Il me fait plaisir de remettre à un page une copie de cette motion, M. le Président.

Mise aux voix

Le Vice-Président (M. Ouimet): Alors, merci, M. le leader. Est-ce que cette motion est adoptée?

Des voix: ...

Le Vice-Président (M. Ouimet): Adopté.

À la rubrique Renseignements sur les travaux de l'Assemblée.

**(15 h 10)**

M. Gautrin: ...donne les avis sur les travaux des commissions, c'est bien ce que je comprends?

Le Vice-Président (M. Ouimet): Oui.

Avis touchant les travaux des commissions

M. Gautrin: Merci. Alors, j'avise cette Assemblée que la Commission des finances publiques procédera à l'étude du projet... du sujet Revenu aujourd'hui, après les affaires courantes, pour une durée de trois heures, à la salle Louis-Joseph-Papineau;

Cette même commission complétera l'étude des programmes 1 à 4 des crédits budgétaires du Secrétariat du Conseil du trésor et de l'Administration gouvernementale aujourd'hui, de 19 h 30 à 21 h 30, à la salle Louis-Joseph-Papineau;

La Commission de la santé et des services sociaux poursuivra l'étude des programmes 1, 2, 3 et 4 des crédits du ministère de la Santé et des Services sociaux aujourd'hui, après les affaires courantes, pour une durée de trois heures, et de 19 h 30 à 21 h 30, à la salle Louis-Hippolyte-La Fontaine;

La Commission de la culture et de l'éducation poursuivra l'étude des programmes 3 et 5 des crédits budgétaires du ministère de l'Éducation, du Loisir et du Sport aujourd'hui, après les affaires courantes, pour une durée de trois heures, et de 19 h 30 à 20 h 30, à la salle de l'Assemblée nationale;

La Commission des relations avec les citoyens procédera à l'étude du volet Jeunesse des crédits du ministère du Conseil exécutif aujourd'hui, après les affaires courantes, pour une durée de deux heures, à la salle du Conseil législatif;

La Commission des institutions poursuivra l'étude du volet Affaires intergouvernementales canadiennes des crédits du ministère du Conseil exécutif aujourd'hui, de 19 h 30 à 21 h 30, à la salle du Conseil législatif.

Et encore une fois, M. le Président, c'est avec le plus grand des plaisirs que je me permets de remettre une copie de cette motion, de ces avis.

Le Vice-Président (M. Ouimet): Alors, est-ce que cette motion est adoptée?

Des voix: Adopté.

Le Vice-Président (M. Ouimet): Adopté.
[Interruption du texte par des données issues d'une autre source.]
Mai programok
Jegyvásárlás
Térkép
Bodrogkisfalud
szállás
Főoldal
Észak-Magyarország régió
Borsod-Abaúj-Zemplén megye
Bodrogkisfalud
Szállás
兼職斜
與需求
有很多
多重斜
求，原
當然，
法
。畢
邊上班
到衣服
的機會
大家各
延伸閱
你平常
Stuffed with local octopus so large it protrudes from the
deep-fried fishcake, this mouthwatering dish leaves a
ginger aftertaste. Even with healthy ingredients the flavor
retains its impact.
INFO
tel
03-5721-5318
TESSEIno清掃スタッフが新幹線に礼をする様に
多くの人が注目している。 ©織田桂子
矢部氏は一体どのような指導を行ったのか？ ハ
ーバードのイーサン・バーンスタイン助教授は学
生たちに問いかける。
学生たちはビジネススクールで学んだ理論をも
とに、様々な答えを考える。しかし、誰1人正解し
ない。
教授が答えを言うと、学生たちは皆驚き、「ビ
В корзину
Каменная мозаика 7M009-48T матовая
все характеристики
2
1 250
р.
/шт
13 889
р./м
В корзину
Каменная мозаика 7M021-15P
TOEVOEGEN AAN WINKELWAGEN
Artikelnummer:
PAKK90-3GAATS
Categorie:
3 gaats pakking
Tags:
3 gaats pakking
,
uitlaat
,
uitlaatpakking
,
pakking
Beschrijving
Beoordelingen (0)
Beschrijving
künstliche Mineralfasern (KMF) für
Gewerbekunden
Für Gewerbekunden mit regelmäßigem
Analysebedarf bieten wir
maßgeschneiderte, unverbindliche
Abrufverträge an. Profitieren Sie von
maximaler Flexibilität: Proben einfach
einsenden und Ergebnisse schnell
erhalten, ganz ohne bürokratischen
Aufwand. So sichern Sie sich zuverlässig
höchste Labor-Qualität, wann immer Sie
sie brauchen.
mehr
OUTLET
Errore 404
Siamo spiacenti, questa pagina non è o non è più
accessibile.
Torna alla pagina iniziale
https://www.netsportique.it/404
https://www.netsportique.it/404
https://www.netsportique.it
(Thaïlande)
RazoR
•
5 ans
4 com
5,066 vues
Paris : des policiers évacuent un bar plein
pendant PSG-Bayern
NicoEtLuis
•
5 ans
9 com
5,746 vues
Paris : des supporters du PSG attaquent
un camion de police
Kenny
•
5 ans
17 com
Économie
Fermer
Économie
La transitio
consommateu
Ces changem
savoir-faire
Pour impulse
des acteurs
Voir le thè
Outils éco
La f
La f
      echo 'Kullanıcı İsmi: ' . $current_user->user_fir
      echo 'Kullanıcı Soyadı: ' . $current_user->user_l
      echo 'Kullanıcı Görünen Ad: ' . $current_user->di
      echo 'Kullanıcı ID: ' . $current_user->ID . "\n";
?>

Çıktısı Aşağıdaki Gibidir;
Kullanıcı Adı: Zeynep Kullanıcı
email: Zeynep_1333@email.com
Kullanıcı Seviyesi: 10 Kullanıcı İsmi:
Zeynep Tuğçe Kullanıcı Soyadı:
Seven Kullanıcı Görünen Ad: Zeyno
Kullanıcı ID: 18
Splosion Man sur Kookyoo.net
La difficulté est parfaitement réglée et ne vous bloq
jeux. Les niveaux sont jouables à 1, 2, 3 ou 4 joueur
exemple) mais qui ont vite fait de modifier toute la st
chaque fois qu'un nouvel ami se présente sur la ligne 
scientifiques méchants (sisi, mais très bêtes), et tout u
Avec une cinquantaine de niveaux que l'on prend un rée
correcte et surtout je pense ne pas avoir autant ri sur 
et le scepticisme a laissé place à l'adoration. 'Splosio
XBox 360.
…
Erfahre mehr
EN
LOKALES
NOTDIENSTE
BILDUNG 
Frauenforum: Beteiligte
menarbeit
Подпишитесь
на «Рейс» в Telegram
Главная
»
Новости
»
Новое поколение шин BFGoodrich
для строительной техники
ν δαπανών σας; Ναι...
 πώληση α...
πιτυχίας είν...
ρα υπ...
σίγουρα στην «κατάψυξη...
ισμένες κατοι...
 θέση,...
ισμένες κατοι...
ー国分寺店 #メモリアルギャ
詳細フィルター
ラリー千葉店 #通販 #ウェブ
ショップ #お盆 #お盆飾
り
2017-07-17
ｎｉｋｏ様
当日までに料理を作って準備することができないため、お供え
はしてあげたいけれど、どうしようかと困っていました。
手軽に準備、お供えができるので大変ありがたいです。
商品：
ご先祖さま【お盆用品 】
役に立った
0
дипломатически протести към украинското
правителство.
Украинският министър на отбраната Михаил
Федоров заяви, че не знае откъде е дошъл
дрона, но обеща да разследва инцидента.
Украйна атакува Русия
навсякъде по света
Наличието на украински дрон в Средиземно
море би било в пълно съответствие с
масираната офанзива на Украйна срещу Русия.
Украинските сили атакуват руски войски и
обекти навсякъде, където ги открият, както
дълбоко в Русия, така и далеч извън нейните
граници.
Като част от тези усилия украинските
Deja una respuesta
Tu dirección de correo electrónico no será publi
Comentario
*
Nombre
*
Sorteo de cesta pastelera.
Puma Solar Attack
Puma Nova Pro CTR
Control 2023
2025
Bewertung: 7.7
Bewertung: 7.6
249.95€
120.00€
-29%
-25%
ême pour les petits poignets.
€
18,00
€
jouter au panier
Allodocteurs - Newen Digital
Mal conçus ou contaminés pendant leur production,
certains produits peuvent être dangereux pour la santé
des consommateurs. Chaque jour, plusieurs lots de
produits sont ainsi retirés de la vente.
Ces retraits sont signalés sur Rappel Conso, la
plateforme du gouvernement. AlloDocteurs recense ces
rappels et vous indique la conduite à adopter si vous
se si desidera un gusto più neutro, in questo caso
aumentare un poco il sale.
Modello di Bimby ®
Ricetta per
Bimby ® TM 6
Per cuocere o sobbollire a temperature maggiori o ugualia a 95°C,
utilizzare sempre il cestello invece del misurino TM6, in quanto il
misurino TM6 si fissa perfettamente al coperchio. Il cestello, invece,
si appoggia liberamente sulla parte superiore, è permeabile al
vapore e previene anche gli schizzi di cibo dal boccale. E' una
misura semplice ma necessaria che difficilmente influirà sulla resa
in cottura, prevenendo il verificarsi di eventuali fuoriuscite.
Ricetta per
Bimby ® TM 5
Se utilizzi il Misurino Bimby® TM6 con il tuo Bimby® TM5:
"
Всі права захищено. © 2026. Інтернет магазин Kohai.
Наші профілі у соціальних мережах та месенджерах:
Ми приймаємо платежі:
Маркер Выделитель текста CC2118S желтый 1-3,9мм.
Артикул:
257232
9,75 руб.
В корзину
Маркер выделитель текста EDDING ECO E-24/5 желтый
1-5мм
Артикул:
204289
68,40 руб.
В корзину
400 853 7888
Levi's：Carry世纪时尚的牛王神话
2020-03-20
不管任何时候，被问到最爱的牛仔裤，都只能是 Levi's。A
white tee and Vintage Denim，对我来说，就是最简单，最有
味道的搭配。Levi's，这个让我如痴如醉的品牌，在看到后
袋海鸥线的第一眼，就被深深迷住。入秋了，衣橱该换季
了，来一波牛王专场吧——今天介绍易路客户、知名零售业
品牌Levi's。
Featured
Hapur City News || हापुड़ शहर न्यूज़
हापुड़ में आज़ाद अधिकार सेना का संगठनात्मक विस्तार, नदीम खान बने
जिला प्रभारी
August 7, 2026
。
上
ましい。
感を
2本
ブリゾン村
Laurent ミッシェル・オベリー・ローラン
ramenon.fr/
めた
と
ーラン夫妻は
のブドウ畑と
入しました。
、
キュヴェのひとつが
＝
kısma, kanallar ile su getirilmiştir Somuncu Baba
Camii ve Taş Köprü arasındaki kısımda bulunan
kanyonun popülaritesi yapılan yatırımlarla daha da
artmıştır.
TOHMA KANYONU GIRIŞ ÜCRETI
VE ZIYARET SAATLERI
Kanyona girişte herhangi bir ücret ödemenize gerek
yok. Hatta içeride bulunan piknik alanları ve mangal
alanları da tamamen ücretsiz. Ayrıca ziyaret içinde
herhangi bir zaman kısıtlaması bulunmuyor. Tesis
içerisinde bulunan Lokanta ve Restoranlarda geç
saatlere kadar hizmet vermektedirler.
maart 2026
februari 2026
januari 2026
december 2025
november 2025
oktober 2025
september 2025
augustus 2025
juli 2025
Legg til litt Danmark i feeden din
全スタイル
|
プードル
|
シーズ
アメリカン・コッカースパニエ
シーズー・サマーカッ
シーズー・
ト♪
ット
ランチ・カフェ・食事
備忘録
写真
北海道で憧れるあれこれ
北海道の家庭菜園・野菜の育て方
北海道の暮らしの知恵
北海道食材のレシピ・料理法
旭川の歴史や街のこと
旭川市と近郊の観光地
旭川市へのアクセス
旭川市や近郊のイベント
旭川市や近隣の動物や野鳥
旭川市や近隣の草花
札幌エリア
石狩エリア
M. le leader du gouvernement.

M. Gautrin: Alors, M. le Président, je crois qu'on a terminé les avis concernant, à l'heure actuelle, les travaux des commissions.

Ajournement

Il n'y a, je crois, pas de question sur les renseignements des travaux de l'Assemblée, alors je pense qu'on est en mesure de pouvoir...

Le Vice-Président (M. Ouimet): Très bien.

M. Gautrin: ...ajourner nos travaux, si vous me permettez, M. le Président, pour procéder à l'étude des crédits.

Le Vice-Président (M. Ouimet): Très bien. Alors, puisque nous sommes à la période de l'étude des crédits budgétaires et que, conformément aux dispositions de l'article 282 du règlement, l'Assemblée ne procède qu'aux affaires courantes, je lève la séance, et les travaux de l'Assemblée sont ajournés au mercredi 13 avril 2011, à 9 h 45. Merci.